Terakhir, barangkali dari sisi kritik terbaik yang bisa dilakukan dalam disertasi ini adalah melalui analisis gender, dalam hal ini menurut Dr. Alimatul Qibtiyah, seorang penguji pada sidang terbuka disertasi tersebut, mengemukakan bahwa konsep milk al-yamin jika ditinjau dari perspektif feminisme sangatlah problematis.
Misalnya, terjadinya pernikahan non-marital akan menyebabkan beban psikologis terhadap istri pertama, kesehatan reproduksi, hak-hak anak dan hak-hak perempuan non-marital itu sendiri.
Bahkan dalam konteks pengurangan praktek poligami justru terjadi pembiasan atau setidaknya perwujudan baru atas penindasan kaum perempuan dalam bentuk legalitas perselingkuhan.

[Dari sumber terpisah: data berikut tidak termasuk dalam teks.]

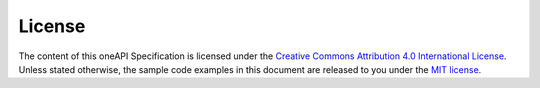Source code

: .. SPDX-FileCopyrightText: 2019-2020 Intel Corporation
..
.. SPDX-License-Identifier: CC-BY-4.0

=======
License
=======

The content of this oneAPI Specification is licensed under the
`Creative Commons Attribution 4.0 International License`_.  Unless
stated otherwise, the sample code examples in this document are
released to you under the `MIT license`_.

.. _`Creative Commons Attribution 4.0 International License`: https://creativecommons.org/licenses/by/4.0/legalcode
.. _`MIT License`: https://opensource.org/licenses/MIT

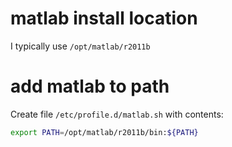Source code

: * matlab install location

I typically use =/opt/matlab/r2011b=

* add matlab to path

Create file =/etc/profile.d/matlab.sh= with contents:

#+BEGIN_SRC sh
export PATH=/opt/matlab/r2011b/bin:${PATH}
#+END_SRC

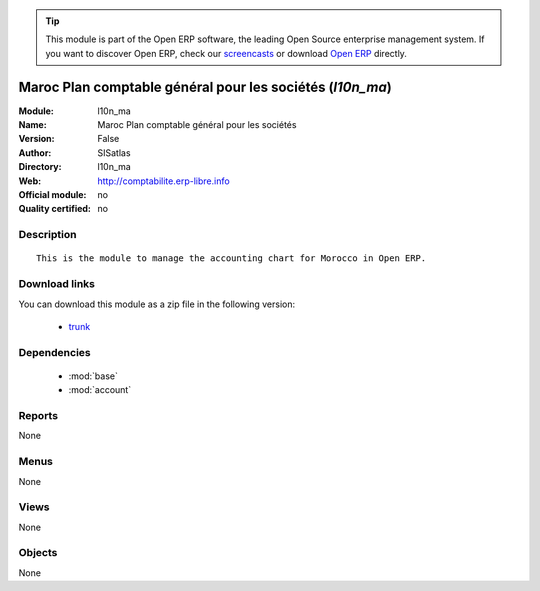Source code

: 
.. module:: l10n_ma
    :synopsis: Maroc Plan comptable général pour les sociétés 
    :noindex:
.. 

.. raw:: html

      <br />
    <link rel="stylesheet" href="../_static/hide_objects_in_sidebar.css" type="text/css" />

.. tip:: This module is part of the Open ERP software, the leading Open Source 
  enterprise management system. If you want to discover Open ERP, check our 
  `screencasts <http://openerp.tv>`_ or download 
  `Open ERP <http://openerp.com>`_ directly.

.. raw:: html

    <div class="js-kit-rating" title="" permalink="" standalone="yes" path="/l10n_ma"></div>
    <script src="http://js-kit.com/ratings.js"></script>

Maroc Plan comptable général pour les sociétés (*l10n_ma*)
==========================================================
:Module: l10n_ma
:Name: Maroc Plan comptable général pour les sociétés
:Version: False
:Author: SISatlas
:Directory: l10n_ma
:Web: http://comptabilite.erp-libre.info
:Official module: no
:Quality certified: no

Description
-----------

::

  This is the module to manage the accounting chart for Morocco in Open ERP.

Download links
--------------

You can download this module as a zip file in the following version:

  * `trunk <http://www.openerp.com/download/modules/trunk/l10n_ma.zip>`_


Dependencies
------------

 * :mod:`base`
 * :mod:`account`

Reports
-------

None


Menus
-------


None


Views
-----


None



Objects
-------

None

Spirit al-Qur’an dalam ayat-ayat milk al-yamin yang disebutkan 15 kali, seharusnya dipahami sebagai bentuk semangat untuk melindungi perempuan dan menghapuskan perbudakan, yang jika dibaca dalam konteks kontemporer artinya keharusan untuk membebaskan perempuan dari penindasan, dehumanisasi, kehilangan akses ekonomi, menjadi objek seksual dan kehilangan kekuasaan atas kendali tubuhnya sendiri.
Terlepas dari perdebatan yang ada, kita harus menyikapi isu disertasi tersebut secara bijak dan tentu dengan pendekatan-pendekatan yang metodologis-akademis, bukan hanya langsung menghukumi atas pemahaman melalui media yang kadang justru dipenggal-penggal. Atau minimal kita bisa melihat kritik-kritik yang disampaikan pada sidang terbuka disertasi tersebut oleh para profesor dan doktor penguji.
Sekali lagi ditegaskan bahwa dunia akademik terlalu kompleks untuk bisa dicitrakan atau dihadirkan melalui media. Maka, bagi siapapun yang penasaran dengan isi disertasi dan kebenarannya, silakan membacanya langsung dan tulis kritik-kritik yang anda temukan, bukan malah mengikuti pelaporan oleh media, yang boleh jadi sengaja di framing hanya untuk menampilkan sisi negatifnya saja. Selamat mengkritisi!